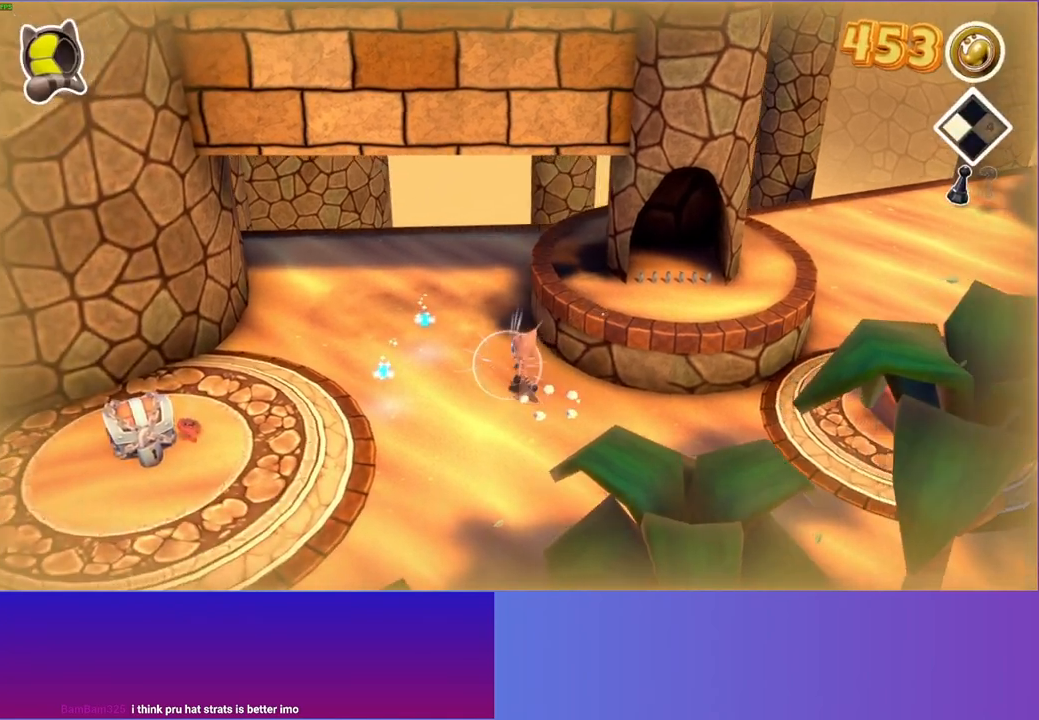
{"buttons": [], "left_stick": "down", "right_stick": "center", "events": [[317, "left_stick", "down-left"], [467, "left_stick", "down"]]}
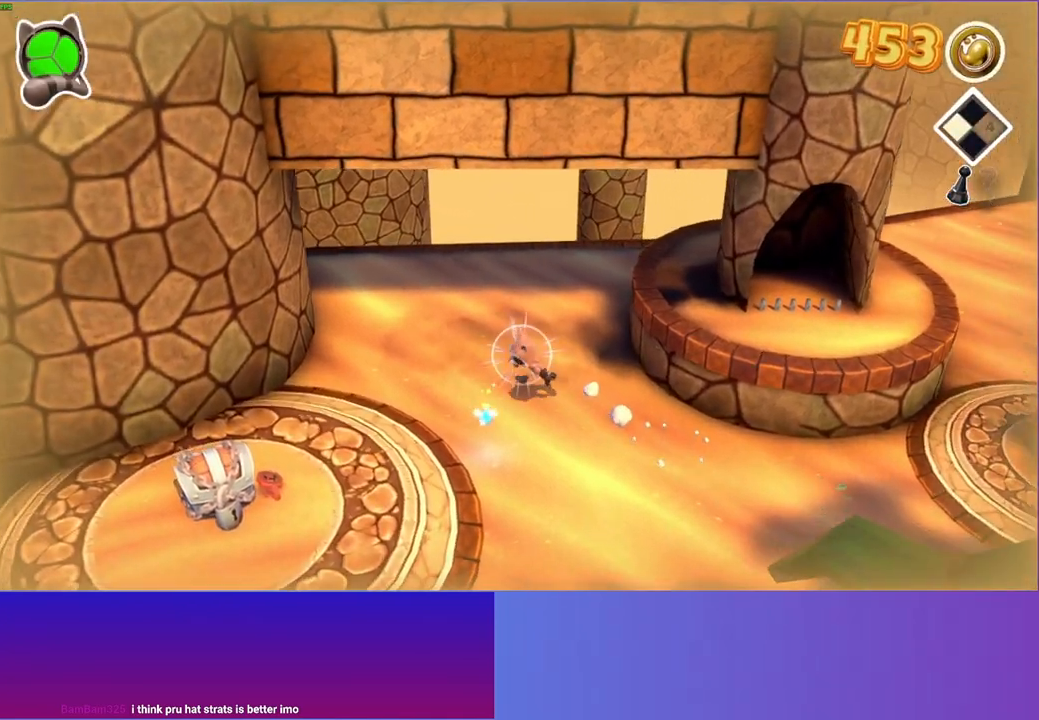
{"buttons": [], "left_stick": "down-left", "right_stick": "center", "events": [[383, "left_stick", "down-left"]]}
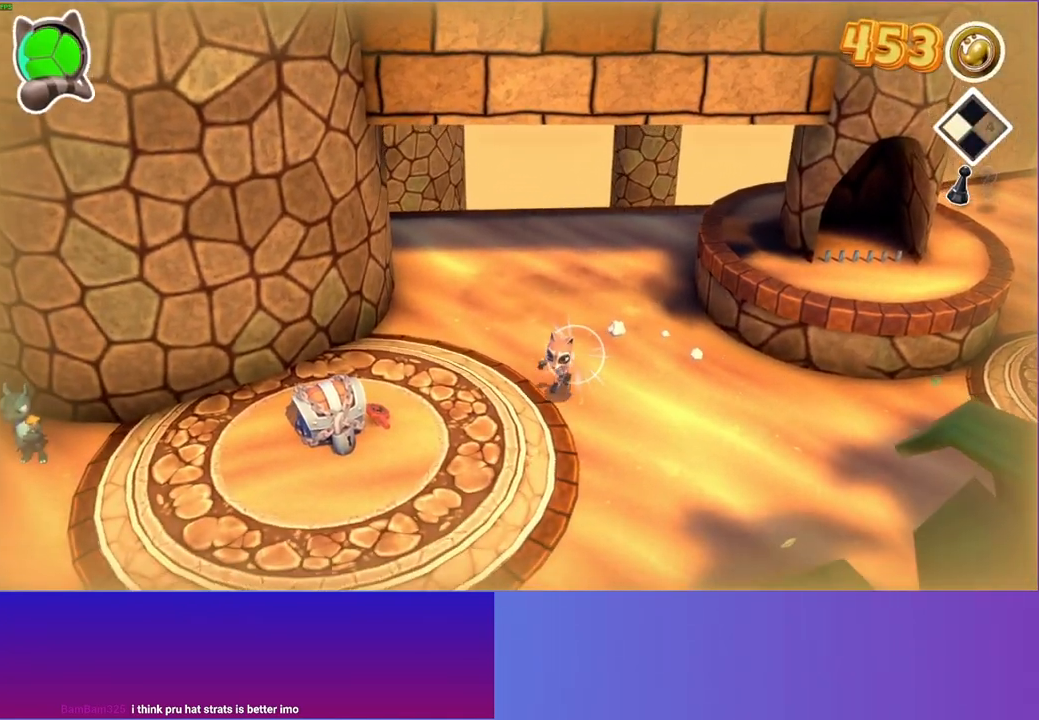
{"buttons": ["X"], "left_stick": "down-left", "right_stick": "center", "events": [[250, "left_stick", "left"], [433, "left_stick", "down-left"], [500, "X", "down"]]}
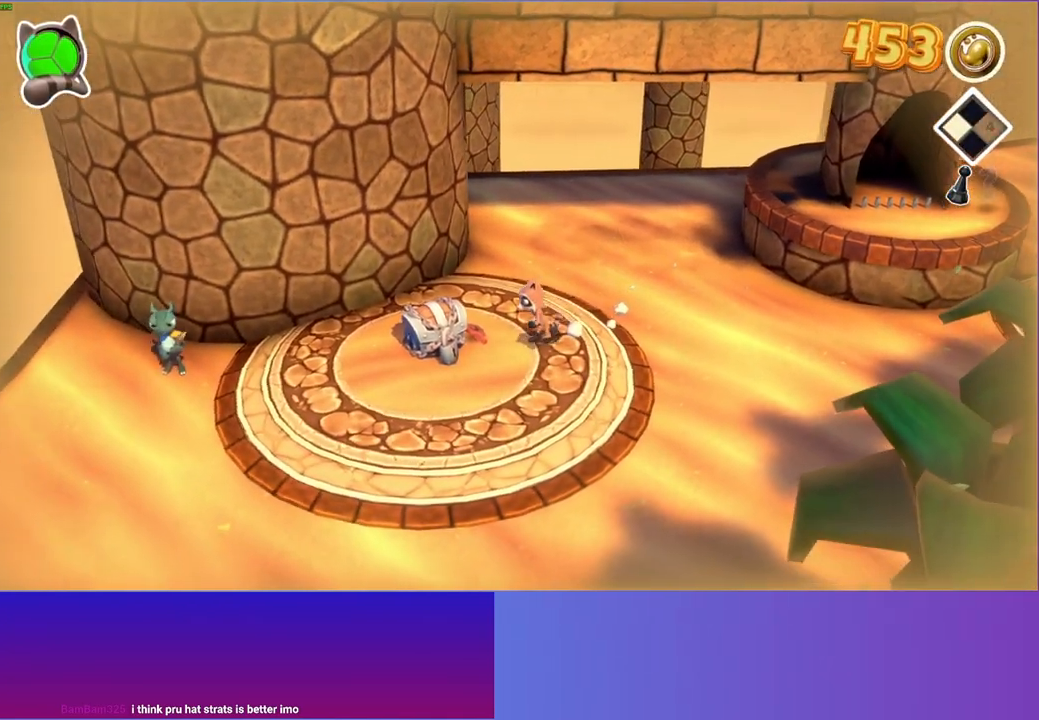
{"buttons": [], "left_stick": "down-left", "right_stick": "center", "events": [[117, "X", "up"]]}
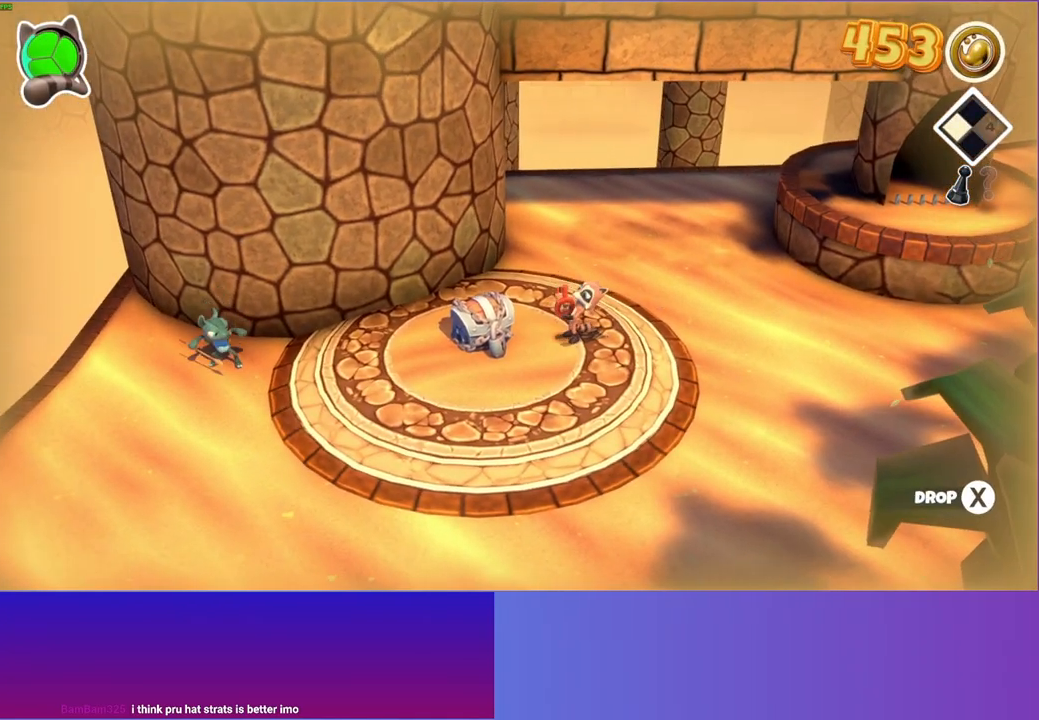
{"buttons": [], "left_stick": "left", "right_stick": "center", "events": [[400, "left_stick", "left"]]}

● TASK OBJECTIVE
The entries are to be written out again exactly, without their pictures.

● RESPONSE FOR THIS EXERCISE
{"buttons": [], "left_stick": "down", "right_stick": "center", "events": [[317, "left_stick", "down-left"], [467, "left_stick", "down"]]}
{"buttons": [], "left_stick": "down-left", "right_stick": "center", "events": [[383, "left_stick", "down-left"]]}
{"buttons": ["X"], "left_stick": "down-left", "right_stick": "center", "events": [[250, "left_stick", "left"], [433, "left_stick", "down-left"], [500, "X", "down"]]}
{"buttons": [], "left_stick": "down-left", "right_stick": "center", "events": [[117, "X", "up"]]}
{"buttons": [], "left_stick": "left", "right_stick": "center", "events": [[400, "left_stick", "left"]]}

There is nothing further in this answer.